Throughout the two-year-long Cape Town water crisis, city officials have said that desalination is too costly.

“Not only is it impractical to put aside billions of rand for a not-so-rainy day that might not come about, but there are more pressing humanitarian and economic needs,” Kaiser said at the same summit.

She added that “there is no way (that) a water supply scheme such as a desalination plant could be built to scale quickly enough to compensate for such a drought”, but that the city has now started looking at alternative measures.

However, mayoral committee member for informal settlements, water and waste services and energy Xanthea Limberg said plans for a desalination plant based at Koeberg Nuclear Power Station, have been ongoing for five years.

She said the plant is already in existence at Koeberg but not yet operational, although the first phase will begin within the next few months.

“The plant is in the process of providing yield within this year,” she said, adding that the plant is nuclear powered.
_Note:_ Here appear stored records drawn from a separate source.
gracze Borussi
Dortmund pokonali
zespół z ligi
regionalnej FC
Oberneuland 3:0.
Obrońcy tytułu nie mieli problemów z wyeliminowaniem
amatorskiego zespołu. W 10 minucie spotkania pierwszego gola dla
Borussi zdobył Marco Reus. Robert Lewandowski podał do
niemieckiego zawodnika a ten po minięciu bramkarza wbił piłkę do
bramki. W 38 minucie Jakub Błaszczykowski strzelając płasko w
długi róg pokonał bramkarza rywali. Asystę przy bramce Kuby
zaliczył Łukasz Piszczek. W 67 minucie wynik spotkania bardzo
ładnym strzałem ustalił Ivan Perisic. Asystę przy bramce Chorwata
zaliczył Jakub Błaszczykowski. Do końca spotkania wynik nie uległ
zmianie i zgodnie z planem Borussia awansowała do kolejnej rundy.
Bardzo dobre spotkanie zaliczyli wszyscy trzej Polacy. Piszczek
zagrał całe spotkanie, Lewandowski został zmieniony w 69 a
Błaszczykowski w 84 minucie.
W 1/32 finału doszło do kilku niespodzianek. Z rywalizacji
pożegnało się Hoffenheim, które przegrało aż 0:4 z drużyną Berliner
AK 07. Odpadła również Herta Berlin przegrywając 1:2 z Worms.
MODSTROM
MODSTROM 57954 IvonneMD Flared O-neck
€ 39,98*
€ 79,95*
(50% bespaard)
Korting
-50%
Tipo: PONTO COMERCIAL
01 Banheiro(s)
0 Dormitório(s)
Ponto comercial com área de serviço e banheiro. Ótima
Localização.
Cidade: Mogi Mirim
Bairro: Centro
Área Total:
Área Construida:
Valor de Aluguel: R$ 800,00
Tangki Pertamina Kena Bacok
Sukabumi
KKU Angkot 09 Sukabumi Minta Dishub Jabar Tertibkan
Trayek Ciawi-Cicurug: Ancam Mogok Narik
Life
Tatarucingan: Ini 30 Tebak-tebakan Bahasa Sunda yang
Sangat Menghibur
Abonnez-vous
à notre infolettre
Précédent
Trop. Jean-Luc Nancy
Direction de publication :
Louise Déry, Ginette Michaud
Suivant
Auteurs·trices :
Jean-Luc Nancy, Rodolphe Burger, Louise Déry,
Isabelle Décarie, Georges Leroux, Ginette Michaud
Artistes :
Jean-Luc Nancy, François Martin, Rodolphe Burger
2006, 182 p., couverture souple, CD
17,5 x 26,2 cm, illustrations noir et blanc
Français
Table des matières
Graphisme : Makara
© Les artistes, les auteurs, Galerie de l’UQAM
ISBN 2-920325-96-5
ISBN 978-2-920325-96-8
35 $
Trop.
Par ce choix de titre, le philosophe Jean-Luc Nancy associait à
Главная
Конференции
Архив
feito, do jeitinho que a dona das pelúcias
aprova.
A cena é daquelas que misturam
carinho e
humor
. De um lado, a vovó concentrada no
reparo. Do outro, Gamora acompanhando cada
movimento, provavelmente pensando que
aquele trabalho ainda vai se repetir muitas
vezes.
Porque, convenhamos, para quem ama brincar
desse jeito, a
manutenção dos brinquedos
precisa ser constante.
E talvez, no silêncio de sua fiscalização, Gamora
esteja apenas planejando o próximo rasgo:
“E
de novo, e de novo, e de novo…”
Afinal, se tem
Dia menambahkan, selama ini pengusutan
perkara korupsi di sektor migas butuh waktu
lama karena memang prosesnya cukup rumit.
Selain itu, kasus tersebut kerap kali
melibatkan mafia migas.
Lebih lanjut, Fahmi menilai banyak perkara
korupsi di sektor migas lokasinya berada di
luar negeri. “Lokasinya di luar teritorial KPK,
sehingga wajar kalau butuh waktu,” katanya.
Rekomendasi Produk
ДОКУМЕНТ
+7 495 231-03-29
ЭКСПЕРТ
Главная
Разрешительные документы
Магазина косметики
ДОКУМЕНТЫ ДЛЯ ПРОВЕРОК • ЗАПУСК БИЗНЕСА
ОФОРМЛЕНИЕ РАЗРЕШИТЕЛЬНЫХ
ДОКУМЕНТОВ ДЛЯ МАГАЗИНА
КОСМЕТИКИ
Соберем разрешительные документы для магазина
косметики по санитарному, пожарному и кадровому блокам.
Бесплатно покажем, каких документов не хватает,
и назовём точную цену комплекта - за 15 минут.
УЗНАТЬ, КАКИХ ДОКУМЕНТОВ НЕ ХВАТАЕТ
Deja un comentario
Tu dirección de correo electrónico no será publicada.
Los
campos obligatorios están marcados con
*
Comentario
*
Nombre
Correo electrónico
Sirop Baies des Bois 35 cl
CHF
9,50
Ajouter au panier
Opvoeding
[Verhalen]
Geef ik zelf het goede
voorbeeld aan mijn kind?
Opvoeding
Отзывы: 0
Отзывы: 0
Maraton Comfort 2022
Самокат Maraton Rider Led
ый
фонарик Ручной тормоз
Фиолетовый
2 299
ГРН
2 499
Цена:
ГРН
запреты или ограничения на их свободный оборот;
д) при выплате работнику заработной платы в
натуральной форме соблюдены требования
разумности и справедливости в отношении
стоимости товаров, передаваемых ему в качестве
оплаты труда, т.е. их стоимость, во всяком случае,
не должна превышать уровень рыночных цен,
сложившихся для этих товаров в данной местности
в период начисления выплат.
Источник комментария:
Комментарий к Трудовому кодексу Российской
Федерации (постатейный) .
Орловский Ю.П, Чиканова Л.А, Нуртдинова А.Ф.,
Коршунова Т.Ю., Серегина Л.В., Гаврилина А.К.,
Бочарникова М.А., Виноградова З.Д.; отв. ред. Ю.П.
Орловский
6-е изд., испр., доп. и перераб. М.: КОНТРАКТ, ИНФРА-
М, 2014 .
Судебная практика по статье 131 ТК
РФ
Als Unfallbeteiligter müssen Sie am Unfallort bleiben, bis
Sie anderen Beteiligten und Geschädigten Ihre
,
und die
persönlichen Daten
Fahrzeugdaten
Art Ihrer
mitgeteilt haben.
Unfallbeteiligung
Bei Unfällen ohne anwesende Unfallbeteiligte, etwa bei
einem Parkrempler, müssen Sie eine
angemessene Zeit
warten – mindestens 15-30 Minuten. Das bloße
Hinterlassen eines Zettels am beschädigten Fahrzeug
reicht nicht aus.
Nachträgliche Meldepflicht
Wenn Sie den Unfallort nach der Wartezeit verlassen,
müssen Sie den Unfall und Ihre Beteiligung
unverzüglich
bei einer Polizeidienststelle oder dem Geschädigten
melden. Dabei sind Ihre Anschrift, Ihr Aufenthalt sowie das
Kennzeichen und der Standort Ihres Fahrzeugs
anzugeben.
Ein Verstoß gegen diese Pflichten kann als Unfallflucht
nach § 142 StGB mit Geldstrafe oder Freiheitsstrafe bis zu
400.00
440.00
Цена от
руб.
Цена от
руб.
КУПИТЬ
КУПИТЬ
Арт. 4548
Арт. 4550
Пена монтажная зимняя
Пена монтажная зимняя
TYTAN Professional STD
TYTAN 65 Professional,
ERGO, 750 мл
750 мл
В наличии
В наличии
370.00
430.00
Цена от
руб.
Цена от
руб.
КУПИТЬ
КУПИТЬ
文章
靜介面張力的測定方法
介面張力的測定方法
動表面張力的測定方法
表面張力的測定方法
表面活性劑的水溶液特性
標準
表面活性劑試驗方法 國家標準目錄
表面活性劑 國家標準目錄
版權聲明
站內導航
There are also plans for a second mobile desalination plant to be constructed along the northern West Coast.

This plant will be the smaller of the two.

Currently, the appointed service providers are busy with the design and specifications of this smaller plant and a tender for construction will be advertised in June.

Both plants are owned by the city.

Julius Steyn, chief executive of the South African branch of GrahamTek, an international desalination plant company, said Cape Town’s view of the technology is outdated.

He said his company’s plants could supply water at a “much cheaper” rate than the current price for non-indigent families by installing small plants at ports and scaling them up every three months.

He said GrahamTek would cover all capital expenditures involved with building the plant but did not speak of daily operational costs, one of the primary costs associated with desalination.